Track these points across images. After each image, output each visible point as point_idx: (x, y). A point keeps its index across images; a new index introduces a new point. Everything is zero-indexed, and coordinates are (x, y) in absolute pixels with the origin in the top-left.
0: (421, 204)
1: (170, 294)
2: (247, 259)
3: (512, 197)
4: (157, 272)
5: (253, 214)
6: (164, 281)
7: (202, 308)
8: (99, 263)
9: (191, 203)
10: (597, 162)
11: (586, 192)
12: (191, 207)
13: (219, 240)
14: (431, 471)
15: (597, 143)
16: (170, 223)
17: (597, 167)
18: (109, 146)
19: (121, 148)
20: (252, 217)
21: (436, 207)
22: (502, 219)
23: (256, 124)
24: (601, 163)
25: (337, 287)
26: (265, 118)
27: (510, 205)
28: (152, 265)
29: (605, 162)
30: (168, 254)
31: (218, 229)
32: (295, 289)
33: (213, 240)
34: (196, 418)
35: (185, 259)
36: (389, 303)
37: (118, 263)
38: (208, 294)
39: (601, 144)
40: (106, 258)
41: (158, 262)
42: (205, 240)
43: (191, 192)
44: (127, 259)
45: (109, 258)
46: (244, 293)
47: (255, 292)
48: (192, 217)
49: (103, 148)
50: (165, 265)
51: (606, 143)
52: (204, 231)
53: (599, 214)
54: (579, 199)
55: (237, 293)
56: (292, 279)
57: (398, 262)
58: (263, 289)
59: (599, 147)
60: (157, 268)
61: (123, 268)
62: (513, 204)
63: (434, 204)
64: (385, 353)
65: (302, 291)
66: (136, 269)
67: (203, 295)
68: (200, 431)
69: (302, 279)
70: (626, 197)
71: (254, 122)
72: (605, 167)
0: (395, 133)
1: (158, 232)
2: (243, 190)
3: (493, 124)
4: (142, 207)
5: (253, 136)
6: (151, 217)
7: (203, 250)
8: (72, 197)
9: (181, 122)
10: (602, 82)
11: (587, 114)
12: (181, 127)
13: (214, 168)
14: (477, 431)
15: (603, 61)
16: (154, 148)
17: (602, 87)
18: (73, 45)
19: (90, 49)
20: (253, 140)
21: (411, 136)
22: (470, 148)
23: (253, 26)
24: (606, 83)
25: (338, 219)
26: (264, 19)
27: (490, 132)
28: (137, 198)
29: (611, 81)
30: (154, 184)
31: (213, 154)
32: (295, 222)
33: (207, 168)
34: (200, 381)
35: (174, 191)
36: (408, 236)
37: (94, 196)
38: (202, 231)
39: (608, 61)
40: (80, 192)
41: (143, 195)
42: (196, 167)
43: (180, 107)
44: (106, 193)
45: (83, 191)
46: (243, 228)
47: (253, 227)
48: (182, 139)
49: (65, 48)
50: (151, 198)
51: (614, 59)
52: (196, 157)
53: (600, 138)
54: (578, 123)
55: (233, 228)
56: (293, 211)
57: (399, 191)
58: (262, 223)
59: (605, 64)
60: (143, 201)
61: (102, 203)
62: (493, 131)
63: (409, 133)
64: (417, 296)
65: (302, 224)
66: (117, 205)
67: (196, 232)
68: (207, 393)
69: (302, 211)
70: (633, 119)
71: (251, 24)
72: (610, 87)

- [Task item]
Look at the entries above. Then set all of them down again exactly.

- [Result for this task]
Track these points across images. After each image, output each visible point as point_idx: (x, y). A point keeps its index across images; a new index introduces a new point. Everything is zero-indexed, and coordinates are (x, y) in absolute pixels with the origin in the top-left.
0: (421, 204)
1: (170, 294)
2: (247, 259)
3: (512, 197)
4: (157, 272)
5: (253, 214)
6: (164, 281)
7: (202, 308)
8: (99, 263)
9: (191, 203)
10: (597, 162)
11: (586, 192)
12: (191, 207)
13: (219, 240)
14: (431, 471)
15: (597, 143)
16: (170, 223)
17: (597, 167)
18: (109, 146)
19: (121, 148)
20: (252, 217)
21: (436, 207)
22: (502, 219)
23: (256, 124)
24: (601, 163)
25: (337, 287)
26: (265, 118)
27: (510, 205)
28: (152, 265)
29: (605, 162)
30: (168, 254)
31: (218, 229)
32: (295, 289)
33: (213, 240)
34: (196, 418)
35: (185, 259)
36: (389, 303)
37: (118, 263)
38: (208, 294)
39: (601, 144)
40: (106, 258)
41: (158, 262)
42: (205, 240)
43: (191, 192)
44: (127, 259)
45: (109, 258)
46: (244, 293)
47: (255, 292)
48: (192, 217)
49: (103, 148)
50: (165, 265)
51: (606, 143)
52: (204, 231)
53: (599, 214)
54: (579, 199)
55: (237, 293)
56: (292, 279)
57: (398, 262)
58: (263, 289)
59: (599, 147)
60: (157, 268)
61: (123, 268)
62: (513, 204)
63: (434, 204)
64: (385, 353)
65: (302, 291)
66: (136, 269)
67: (203, 295)
68: (200, 431)
69: (302, 279)
70: (626, 197)
71: (254, 122)
72: (605, 167)
0: (395, 133)
1: (158, 232)
2: (243, 190)
3: (493, 124)
4: (142, 207)
5: (253, 136)
6: (151, 217)
7: (203, 250)
8: (72, 197)
9: (181, 122)
10: (602, 82)
11: (587, 114)
12: (181, 127)
13: (214, 168)
14: (477, 431)
15: (603, 61)
16: (154, 148)
17: (602, 87)
18: (73, 45)
19: (90, 49)
20: (253, 140)
21: (411, 136)
22: (470, 148)
23: (253, 26)
24: (606, 83)
25: (338, 219)
26: (264, 19)
27: (490, 132)
28: (137, 198)
29: (611, 81)
30: (154, 184)
31: (213, 154)
32: (295, 222)
33: (207, 168)
34: (200, 381)
35: (174, 191)
36: (408, 236)
37: (94, 196)
38: (202, 231)
39: (608, 61)
40: (80, 192)
41: (143, 195)
42: (196, 167)
43: (180, 107)
44: (106, 193)
45: (83, 191)
46: (243, 228)
47: (253, 227)
48: (182, 139)
49: (65, 48)
50: (151, 198)
51: (614, 59)
52: (196, 157)
53: (600, 138)
54: (578, 123)
55: (233, 228)
56: (293, 211)
57: (399, 191)
58: (262, 223)
59: (605, 64)
60: (143, 201)
61: (102, 203)
62: (493, 131)
63: (409, 133)
64: (417, 296)
65: (302, 224)
66: (117, 205)
67: (196, 232)
68: (207, 393)
69: (302, 211)
70: (633, 119)
71: (251, 24)
72: (610, 87)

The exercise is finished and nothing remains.